Dans quels secteurs investissez-vous ?

On investit dans quatre grands domaines. Les territoires plus connectés : nous investissons dans les réseaux haut débit dans les zones rurales. Nous avons prévu 1,5 milliard d'euros dans les cinq prochaines années pour raccorder 5 millions de prises en fibre optique dans les territoires où les opérateurs classiques ne vont pas. Les territoires plus durables : ce sont nos investissements dans les énergies renouvelables, notamment l’éolien offshore, le photovoltaïque et la biomasse. Nous avons également une activité de prêt pour financer la rénovation thermique des bâtiments notamment les HLM. Les territoires plus inclusifs, ce sont nos efforts dans le logement social et le logement très social. Au sein de la Banque des Territoires, notre filiale Adoma gère les foyers d’accueil des demandeurs d’asile. Nous avons également un programme de réhabilitation des copropriétés dégradées. Les territoires plus attractifs, enfin, ce sont des investissements dans les sujets de mobilité, par exemple le CDG express, le Viaduc de Millau. Il y a aussi l’opération "Action Cœur de ville" qui vise à revitaliser les centres de 222 villes moyennes.

Comment investissez-vous dans les Territoires d’industrie dont plusieurs projets pilotes ont été signés en mars ?

Notre rôle consiste à investir dans le foncier et les bâtiments nécessaires pour la réindustrialisation. Par exemple, nous pouvons investir dans la dépollution d’un terrain industriel,  réaménager une zone industrielle ou financer du bâti quand il y a besoin de construire une usine. Nous sommes sur l’environnement.
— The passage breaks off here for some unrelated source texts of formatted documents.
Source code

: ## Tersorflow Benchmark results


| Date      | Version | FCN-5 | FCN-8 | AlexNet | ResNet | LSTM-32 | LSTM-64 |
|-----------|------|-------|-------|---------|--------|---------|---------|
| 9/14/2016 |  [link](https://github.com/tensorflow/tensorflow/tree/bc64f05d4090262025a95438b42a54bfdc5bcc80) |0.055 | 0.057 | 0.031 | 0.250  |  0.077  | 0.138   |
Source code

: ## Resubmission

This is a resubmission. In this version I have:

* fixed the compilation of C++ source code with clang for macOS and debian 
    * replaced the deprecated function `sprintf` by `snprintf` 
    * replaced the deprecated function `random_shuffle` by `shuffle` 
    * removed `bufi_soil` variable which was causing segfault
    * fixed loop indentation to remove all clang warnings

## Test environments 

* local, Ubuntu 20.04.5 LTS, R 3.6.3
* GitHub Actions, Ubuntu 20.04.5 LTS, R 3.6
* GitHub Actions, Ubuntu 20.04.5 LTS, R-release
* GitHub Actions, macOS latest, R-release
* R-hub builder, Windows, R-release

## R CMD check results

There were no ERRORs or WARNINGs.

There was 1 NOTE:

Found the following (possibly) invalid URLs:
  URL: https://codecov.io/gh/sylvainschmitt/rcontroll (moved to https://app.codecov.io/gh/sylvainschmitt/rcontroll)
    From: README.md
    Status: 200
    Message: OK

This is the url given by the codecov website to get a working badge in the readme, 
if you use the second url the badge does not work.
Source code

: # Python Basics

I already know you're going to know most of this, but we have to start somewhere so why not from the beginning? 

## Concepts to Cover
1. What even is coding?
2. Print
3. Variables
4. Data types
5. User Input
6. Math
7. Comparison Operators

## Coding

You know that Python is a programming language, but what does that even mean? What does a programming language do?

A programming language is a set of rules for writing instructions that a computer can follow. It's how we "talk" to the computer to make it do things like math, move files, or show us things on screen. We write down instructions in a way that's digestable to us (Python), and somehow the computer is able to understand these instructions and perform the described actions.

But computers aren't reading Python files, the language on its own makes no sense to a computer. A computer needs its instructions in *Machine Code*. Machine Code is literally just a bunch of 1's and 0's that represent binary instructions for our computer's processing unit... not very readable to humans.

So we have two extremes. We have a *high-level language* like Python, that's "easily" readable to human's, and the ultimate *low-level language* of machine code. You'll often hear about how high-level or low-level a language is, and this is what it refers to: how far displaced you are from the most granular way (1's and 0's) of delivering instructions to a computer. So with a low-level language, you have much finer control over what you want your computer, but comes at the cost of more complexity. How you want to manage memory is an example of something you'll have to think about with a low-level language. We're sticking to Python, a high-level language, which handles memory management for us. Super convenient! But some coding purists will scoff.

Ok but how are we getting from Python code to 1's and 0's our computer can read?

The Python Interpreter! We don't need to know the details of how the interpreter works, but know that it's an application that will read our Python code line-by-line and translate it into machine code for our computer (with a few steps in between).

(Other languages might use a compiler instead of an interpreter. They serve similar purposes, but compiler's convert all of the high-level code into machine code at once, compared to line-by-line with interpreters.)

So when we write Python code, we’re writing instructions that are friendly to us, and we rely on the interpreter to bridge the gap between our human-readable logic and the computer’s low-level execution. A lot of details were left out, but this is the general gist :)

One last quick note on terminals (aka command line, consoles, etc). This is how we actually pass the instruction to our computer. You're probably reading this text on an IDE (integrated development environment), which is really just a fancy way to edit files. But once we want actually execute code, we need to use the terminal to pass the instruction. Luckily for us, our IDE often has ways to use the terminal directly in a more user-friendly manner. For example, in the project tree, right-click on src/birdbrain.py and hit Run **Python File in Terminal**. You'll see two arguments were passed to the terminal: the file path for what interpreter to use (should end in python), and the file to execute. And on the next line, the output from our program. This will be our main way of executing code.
Investissez-vous également dans des entreprises ?

Nous sommes investisseurs dans les entreprises d’économie mixte, quand il y a des collectivités locales ou dans des entreprises, quand leur activité se concentrent sur des infrastructures au bénéfice des territoires. Par exemple, sur les territoires plus connectés, nous allons investir aux côtés des collectivités dans les sociétés industrielles qui posent de la fibre optique. Autre exemple : nous venons de céder notre participation de 35% dans Valeco, un développeur d’énergie renouvelable que nous avons accompagné pendant dix ans, qui a produit jusqu’à 250 mégawatts et qui vise un objectif de 1 gigawatt. C’est un vrai succès. Nous l’avons cédé à l’énergéticien allemand ENBW. Ce que l’on vise, c’est l'impact. Notre effet de levier est généralement de 7 : quand on met un euro, il y a 7 euros investis dans le projet. Cet effet de levier on peut l’avoir soit avec d’autres collectivités locales, soit avec d’autres banques, soit avec des acteurs privés.
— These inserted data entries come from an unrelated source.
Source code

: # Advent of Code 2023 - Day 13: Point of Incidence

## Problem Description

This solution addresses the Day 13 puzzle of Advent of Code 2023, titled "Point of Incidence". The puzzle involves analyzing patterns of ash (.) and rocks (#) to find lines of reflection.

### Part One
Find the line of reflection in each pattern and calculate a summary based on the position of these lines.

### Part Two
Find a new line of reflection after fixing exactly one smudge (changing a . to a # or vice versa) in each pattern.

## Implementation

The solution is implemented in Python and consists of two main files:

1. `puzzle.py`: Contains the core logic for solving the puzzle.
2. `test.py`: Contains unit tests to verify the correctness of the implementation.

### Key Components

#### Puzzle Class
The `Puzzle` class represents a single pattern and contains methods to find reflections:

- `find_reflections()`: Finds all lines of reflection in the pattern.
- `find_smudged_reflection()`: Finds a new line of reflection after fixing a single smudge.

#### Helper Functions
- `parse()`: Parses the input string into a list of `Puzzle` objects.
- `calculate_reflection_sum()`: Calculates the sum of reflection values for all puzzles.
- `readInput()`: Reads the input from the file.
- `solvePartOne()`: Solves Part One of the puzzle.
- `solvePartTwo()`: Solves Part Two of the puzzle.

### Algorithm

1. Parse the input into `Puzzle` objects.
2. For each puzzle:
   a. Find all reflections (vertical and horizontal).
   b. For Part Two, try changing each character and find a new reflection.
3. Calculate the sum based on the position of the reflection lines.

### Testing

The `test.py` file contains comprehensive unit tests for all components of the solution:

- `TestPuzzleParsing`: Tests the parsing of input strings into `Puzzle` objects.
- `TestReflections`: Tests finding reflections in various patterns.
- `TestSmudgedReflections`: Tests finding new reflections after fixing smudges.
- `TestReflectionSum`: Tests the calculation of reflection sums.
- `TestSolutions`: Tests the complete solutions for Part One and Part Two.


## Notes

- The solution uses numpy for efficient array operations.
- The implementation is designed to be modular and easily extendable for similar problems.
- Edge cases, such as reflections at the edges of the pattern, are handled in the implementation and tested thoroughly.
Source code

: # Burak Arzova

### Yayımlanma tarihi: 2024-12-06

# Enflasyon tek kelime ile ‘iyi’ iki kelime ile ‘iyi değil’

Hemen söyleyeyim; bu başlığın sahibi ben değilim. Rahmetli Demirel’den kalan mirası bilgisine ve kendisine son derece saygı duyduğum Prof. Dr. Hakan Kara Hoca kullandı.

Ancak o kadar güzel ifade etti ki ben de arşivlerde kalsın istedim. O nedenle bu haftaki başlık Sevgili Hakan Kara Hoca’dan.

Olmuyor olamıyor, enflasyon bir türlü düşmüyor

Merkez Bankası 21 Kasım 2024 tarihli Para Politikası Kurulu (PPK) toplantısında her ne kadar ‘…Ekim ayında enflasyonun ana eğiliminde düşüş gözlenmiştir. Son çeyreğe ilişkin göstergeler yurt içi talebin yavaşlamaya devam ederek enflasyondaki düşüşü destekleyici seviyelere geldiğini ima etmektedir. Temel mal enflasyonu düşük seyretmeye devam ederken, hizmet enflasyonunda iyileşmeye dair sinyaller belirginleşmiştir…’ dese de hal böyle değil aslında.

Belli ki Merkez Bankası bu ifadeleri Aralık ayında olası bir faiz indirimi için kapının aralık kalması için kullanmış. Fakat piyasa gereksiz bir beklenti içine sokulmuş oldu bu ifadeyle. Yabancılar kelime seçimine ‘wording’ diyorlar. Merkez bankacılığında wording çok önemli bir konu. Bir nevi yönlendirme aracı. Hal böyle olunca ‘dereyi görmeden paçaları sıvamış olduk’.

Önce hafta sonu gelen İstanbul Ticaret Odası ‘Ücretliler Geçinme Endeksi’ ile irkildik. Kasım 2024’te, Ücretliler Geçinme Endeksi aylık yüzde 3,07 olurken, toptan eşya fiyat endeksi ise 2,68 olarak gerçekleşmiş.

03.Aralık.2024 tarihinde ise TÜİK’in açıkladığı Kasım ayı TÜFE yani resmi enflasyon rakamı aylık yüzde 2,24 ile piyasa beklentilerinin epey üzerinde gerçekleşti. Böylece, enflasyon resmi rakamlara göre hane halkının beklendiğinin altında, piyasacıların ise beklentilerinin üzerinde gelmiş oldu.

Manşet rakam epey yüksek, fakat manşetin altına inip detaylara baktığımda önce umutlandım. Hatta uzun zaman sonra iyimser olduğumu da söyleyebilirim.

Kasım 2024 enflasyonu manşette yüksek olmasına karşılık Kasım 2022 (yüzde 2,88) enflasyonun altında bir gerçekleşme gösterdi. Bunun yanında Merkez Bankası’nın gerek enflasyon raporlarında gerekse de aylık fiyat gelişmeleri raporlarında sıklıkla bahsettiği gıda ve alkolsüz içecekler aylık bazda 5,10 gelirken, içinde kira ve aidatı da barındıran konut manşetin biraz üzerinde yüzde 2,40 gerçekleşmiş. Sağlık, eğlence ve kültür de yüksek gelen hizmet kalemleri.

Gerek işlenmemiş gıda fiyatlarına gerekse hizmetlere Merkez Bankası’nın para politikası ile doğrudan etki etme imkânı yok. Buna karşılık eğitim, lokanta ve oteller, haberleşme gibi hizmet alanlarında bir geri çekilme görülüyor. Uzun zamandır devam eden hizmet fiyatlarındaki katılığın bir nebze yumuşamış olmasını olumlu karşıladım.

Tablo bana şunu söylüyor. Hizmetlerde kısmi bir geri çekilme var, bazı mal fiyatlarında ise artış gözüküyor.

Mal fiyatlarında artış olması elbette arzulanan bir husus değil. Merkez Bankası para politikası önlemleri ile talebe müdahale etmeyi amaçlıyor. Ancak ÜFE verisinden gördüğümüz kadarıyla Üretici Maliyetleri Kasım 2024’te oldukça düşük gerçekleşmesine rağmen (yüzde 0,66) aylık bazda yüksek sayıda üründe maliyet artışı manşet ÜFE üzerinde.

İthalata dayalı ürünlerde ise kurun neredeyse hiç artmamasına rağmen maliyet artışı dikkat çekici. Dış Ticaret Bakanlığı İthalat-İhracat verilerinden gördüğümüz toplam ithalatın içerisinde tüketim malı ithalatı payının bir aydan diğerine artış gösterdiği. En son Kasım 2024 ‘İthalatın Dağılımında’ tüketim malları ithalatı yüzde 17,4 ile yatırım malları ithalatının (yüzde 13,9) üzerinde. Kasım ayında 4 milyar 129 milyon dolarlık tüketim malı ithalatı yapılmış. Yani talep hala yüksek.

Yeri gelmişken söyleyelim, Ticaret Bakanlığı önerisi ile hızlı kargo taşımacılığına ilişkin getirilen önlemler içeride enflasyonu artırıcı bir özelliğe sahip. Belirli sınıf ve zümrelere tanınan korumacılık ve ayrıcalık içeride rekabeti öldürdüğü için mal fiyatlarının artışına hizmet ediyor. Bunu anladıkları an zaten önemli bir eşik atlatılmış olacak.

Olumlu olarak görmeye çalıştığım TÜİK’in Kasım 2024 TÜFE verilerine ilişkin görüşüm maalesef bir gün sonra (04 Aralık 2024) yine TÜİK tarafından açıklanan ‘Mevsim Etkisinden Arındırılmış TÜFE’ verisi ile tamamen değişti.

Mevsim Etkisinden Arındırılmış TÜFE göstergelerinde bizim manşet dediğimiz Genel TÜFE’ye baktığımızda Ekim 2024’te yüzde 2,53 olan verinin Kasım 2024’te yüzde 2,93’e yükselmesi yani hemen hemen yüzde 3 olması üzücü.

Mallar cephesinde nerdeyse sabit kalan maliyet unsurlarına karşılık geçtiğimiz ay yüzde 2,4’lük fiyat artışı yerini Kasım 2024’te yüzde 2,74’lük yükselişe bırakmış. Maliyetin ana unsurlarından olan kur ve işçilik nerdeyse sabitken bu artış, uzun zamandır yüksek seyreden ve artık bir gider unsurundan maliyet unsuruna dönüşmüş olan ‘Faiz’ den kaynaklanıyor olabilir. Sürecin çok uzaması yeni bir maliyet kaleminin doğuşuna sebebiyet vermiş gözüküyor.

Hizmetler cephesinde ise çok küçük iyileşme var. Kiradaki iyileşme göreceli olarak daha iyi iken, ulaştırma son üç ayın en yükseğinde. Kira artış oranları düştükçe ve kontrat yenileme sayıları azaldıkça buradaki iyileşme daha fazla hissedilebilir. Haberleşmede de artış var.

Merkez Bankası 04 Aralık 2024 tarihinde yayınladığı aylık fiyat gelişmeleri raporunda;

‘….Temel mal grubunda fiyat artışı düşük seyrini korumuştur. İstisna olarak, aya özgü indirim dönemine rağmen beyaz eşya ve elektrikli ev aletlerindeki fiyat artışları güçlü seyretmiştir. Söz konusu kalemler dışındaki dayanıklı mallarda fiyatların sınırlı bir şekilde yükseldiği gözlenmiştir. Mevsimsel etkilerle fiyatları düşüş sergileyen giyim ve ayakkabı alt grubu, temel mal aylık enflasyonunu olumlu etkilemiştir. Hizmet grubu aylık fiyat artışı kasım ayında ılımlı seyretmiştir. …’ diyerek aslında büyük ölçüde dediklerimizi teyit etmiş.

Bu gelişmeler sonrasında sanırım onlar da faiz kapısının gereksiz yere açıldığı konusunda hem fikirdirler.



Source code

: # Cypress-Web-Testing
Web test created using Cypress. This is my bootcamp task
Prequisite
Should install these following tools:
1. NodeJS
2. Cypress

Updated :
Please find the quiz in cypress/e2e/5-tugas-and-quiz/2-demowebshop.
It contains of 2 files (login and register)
Quels sont vos projets pour l’année ?

Nous avons de grandes ambitions pour notre site : nous voulons mettre le digital au cœur de nos sujet, nous voulons en faire une plateforme de data utile, pas seulement une banque en ligne. Elle a vocation à animer tout l’écosystème du développement territorial. Nous avons également des ambitions sur le déploiement des réseaux haut débit. Ce sont des aventures compliquées, en ce moment il y a beaucoup de tensions sur la main d’œuvre, tout le monde recherche des soudeurs. Nos filiales qui opèrent des réseaux d’initiative publique ont des problèmes de recrutement.

D’où viennent vos fonds ?

D’abord le livret A, l’épargne de tous les Français, qui est centralisée à la Caisse des Dépôts. Une autre recette sont nos fonds propres, les recettes de nos filiales. La troisième recette est celle des dépôts des notaires. Des ressources qui s’élèvent au total à 280 milliards d’euros. C’est cet argent qu’on fait travailler. Nous avons une force de frappe de 20 milliards d’euros par an.